MilesWeb: 24x7 web chat, email, and phone. India-staffed for most queries. Response time is generally good. The support quality varies more than Hostinger's — sometimes excellent, occasionally slower than expected. For most common WordPress issues, perfectly adequate.

growhost: WhatsApp support staffed 8pm-11pm IST. The person who answers is one of the founders or a senior engineer. Outside those hours, we respond by email within 24 hours. We are explicit that this is not 24x7 — we're a small team and we're not going to fake what we can't deliver.

The trade-off: if you want 24x7 enterprise-grade support, growhost is not the right choice. If you want a real human in Indian timezone who knows your account and answers a WhatsApp message in 10 minutes during evenings (when most small business owners actually have time to deal with hosting issues), growhost is closer to what you want.

What each is best at

A summary, in plain language:

Pick Hostinger if: You want the absolute cheapest year-1 cost and you can live with the year-2 renewal markup. The interface is polished and they have a huge knowledge base. Best for unregistered freelancers and side-project sites where GST is irrelevant.

Pick MilesWeb if: You want an Indian-owned company with proper GST invoicing, 24x7 support, and a slightly milder renewal markup than Hostinger. A solid middle-ground choice.

Pick growhost if: You value flat-renewal pricing, want WhatsApp support in Indian timezone, and are willing to pay a slightly higher year-1 cost for the lowest 3-year total. Best for coaching institutes, doctors, freelancers managing multiple client sites — businesses where the renewal-shock conversation is genuinely painful.

There is no universally correct answer.
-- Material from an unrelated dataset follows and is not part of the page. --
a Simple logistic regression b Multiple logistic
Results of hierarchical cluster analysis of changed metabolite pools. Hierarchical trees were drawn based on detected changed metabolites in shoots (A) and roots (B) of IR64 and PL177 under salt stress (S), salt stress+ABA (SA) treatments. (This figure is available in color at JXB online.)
The right choice depends on whether you value lowest-intro-price or lowest-3-year-total, and whether the support model matches your habits.

For more context on how we approach pricing specifically, see the pricing page. For migrations from Hostinger or MilesWeb (or any other host), the migration service is free as part of onboarding. The migration steps themselves are in the Hostinger migration guide and apply almost identically across hosts.

The point is: do the 3-year math with your specific plan size, factor in your specific GST situation, and pick based on the numbers rather than the homepage marketing copy.

Frequently asked questions

Is MilesWeb really an Indian company?
Yes. MilesWeb is an Indian-owned company based in Nashik, Maharashtra, with a valid GSTIN and Indian-domiciled billing. They have been operating since 2012 and have a Mumbai datacenter alongside international ones.
Is Hostinger banned in India or anything like that?
No. Hostinger is freely available to Indian customers and operates an India-focused subdomain at hostinger.in. The only practical issue is that the billing entity is foreign-domiciled (Lithuania), which affects GST treatment for B2B customers.
Why is growhost on this list if you wrote it?
Because if we left ourselves off, the comparison would be incomplete and dishonest. We tried to write the comparison the way a customer would write it — including our own weaknesses (smaller operation, evening-hours support, no email hosting bundled) alongside the strengths.
Which is the cheapest of these three?
Hostinger has the cheapest intro price. MilesWeb has the cheapest renewal price. growhost has the same price year 1 through year 5. Total 3-year cost on equivalent plans: growhost typically wins by 30-50% because we don't have a renewal markup.
Are these the only Indian hosting options worth considering?
These are three of the better-known options for small business use. Other reasonable options include BigRock (Newfold-owned, decent Indian datacenter), HostGator India, A2 Hosting (international but performance-focused), and Cloudways (for managed WordPress on top of cloud providers like DigitalOcean or AWS).
What about cloud-native options like AWS or DigitalOcean?
If you have a developer team, DigitalOcean or AWS via a managed platform like growhost Apps or Cloudways gives you more control. The trade-off is you take on the ops complexity. For most small businesses, traditional shared WordPress hosting is the right starting point.